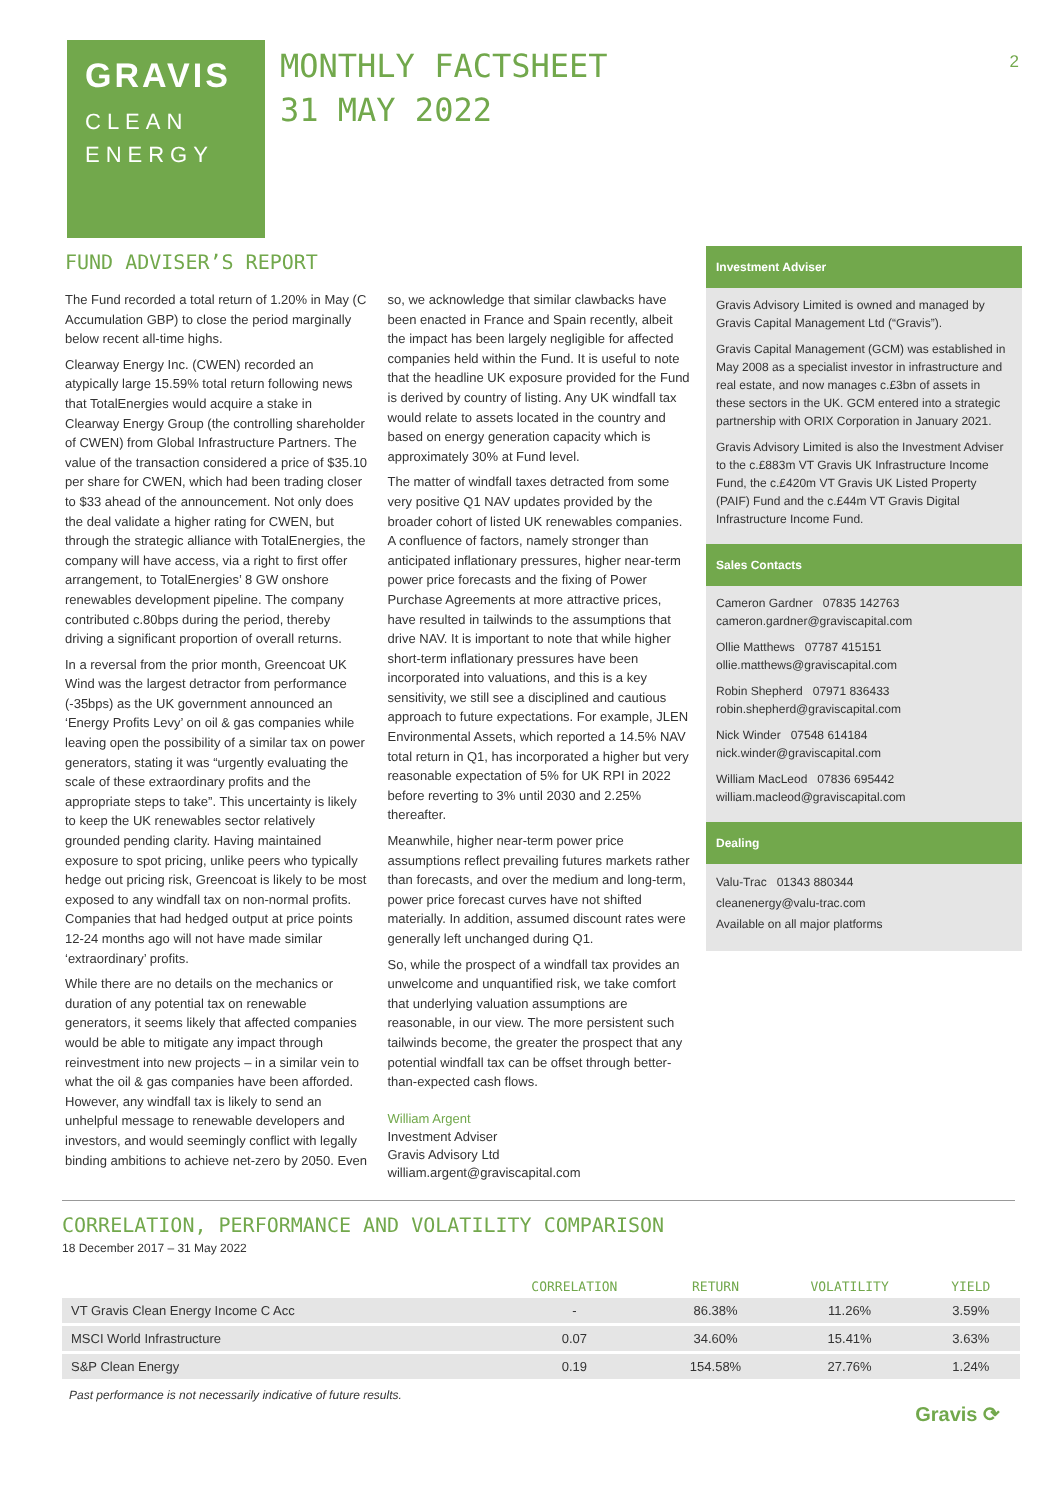2
GRAVIS
CLEAN
ENERGY
MONTHLY FACTSHEET
31 MAY 2022
FUND ADVISER’S REPORT
The Fund recorded a total return of 1.20% in May (C Accumulation GBP) to close the period marginally below recent all-time highs.
Clearway Energy Inc. (CWEN) recorded an atypically large 15.59% total return following news that TotalEnergies would acquire a stake in Clearway Energy Group (the controlling shareholder of CWEN) from Global Infrastructure Partners. The value of the transaction considered a price of $35.10 per share for CWEN, which had been trading closer to $33 ahead of the announcement. Not only does the deal validate a higher rating for CWEN, but through the strategic alliance with TotalEnergies, the company will have access, via a right to first offer arrangement, to TotalEnergies’ 8 GW onshore renewables development pipeline. The company contributed c.80bps during the period, thereby driving a significant proportion of overall returns.
In a reversal from the prior month, Greencoat UK Wind was the largest detractor from performance (-35bps) as the UK government announced an ‘Energy Profits Levy’ on oil & gas companies while leaving open the possibility of a similar tax on power generators, stating it was “urgently evaluating the scale of these extraordinary profits and the appropriate steps to take”. This uncertainty is likely to keep the UK renewables sector relatively grounded pending clarity. Having maintained exposure to spot pricing, unlike peers who typically hedge out pricing risk, Greencoat is likely to be most exposed to any windfall tax on non-normal profits. Companies that had hedged output at price points 12-24 months ago will not have made similar ‘extraordinary’ profits.
While there are no details on the mechanics or duration of any potential tax on renewable generators, it seems likely that affected companies would be able to mitigate any impact through reinvestment into new projects – in a similar vein to what the oil & gas companies have been afforded. However, any windfall tax is likely to send an unhelpful message to renewable developers and investors, and would seemingly conflict with legally binding ambitions to achieve net-zero by 2050. Even so, we acknowledge that similar clawbacks have been enacted in France and Spain recently, albeit the impact has been largely negligible for affected companies held within the Fund. It is useful to note that the headline UK exposure provided for the Fund is derived by country of listing. Any UK windfall tax would relate to assets located in the country and based on energy generation capacity which is approximately 30% at Fund level.
The matter of windfall taxes detracted from some very positive Q1 NAV updates provided by the broader cohort of listed UK renewables companies. A confluence of factors, namely stronger than anticipated inflationary pressures, higher near-term power price forecasts and the fixing of Power Purchase Agreements at more attractive prices, have resulted in tailwinds to the assumptions that drive NAV. It is important to note that while higher short-term inflationary pressures have been incorporated into valuations, and this is a key sensitivity, we still see a disciplined and cautious approach to future expectations. For example, JLEN Environmental Assets, which reported a 14.5% NAV total return in Q1, has incorporated a higher but very reasonable expectation of 5% for UK RPI in 2022 before reverting to 3% until 2030 and 2.25% thereafter.
Meanwhile, higher near-term power price assumptions reflect prevailing futures markets rather than forecasts, and over the medium and long-term, power price forecast curves have not shifted materially. In addition, assumed discount rates were generally left unchanged during Q1.
So, while the prospect of a windfall tax provides an unwelcome and unquantified risk, we take comfort that underlying valuation assumptions are reasonable, in our view. The more persistent such tailwinds become, the greater the prospect that any potential windfall tax can be offset through better-than-expected cash flows.
William Argent
Investment Adviser
Gravis Advisory Ltd
william.argent@graviscapital.com
Investment Adviser
Gravis Advisory Limited is owned and managed by Gravis Capital Management Ltd (“Gravis”).
Gravis Capital Management (GCM) was established in May 2008 as a specialist investor in infrastructure and real estate, and now manages c.£3bn of assets in these sectors in the UK. GCM entered into a strategic partnership with ORIX Corporation in January 2021.
Gravis Advisory Limited is also the Investment Adviser to the c.£883m VT Gravis UK Infrastructure Income Fund, the c.£420m VT Gravis UK Listed Property (PAIF) Fund and the c.£44m VT Gravis Digital Infrastructure Income Fund.
Sales Contacts
Cameron Gardner 07835 142763
cameron.gardner@graviscapital.com
Ollie Matthews 07787 415151
ollie.matthews@graviscapital.com
Robin Shepherd 07971 836433
robin.shepherd@graviscapital.com
Nick Winder 07548 614184
nick.winder@graviscapital.com
William MacLeod 07836 695442
william.macleod@graviscapital.com
Dealing
Valu-Trac 01343 880344
cleanenergy@valu-trac.com
Available on all major platforms
CORRELATION, PERFORMANCE AND VOLATILITY COMPARISON
18 December 2017 – 31 May 2022
| | CORRELATION | RETURN | VOLATILITY | YIELD |
| --- | --- | --- | --- | --- |
| VT Gravis Clean Energy Income C Acc | - | 86.38% | 11.26% | 3.59% |
| MSCI World Infrastructure | 0.07 | 34.60% | 15.41% | 3.63% |
| S&P Clean Energy | 0.19 | 154.58% | 27.76% | 1.24% |
Past performance is not necessarily indicative of future results.
Gravis ⟳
★ ★ ★ ★ ★
Required action » For this task, write out exactly the lines of the entries above, starting at the line with "nick.winder@graviscapital.com" and ending at the line with "18 December 2017 – 31 May 2022", both included, and no others.

The answer »
nick.winder@graviscapital.com
William MacLeod 07836 695442
william.macleod@graviscapital.com
Dealing
Valu-Trac 01343 880344
cleanenergy@valu-trac.com
Available on all major platforms
CORRELATION, PERFORMANCE AND VOLATILITY COMPARISON
18 December 2017 – 31 May 2022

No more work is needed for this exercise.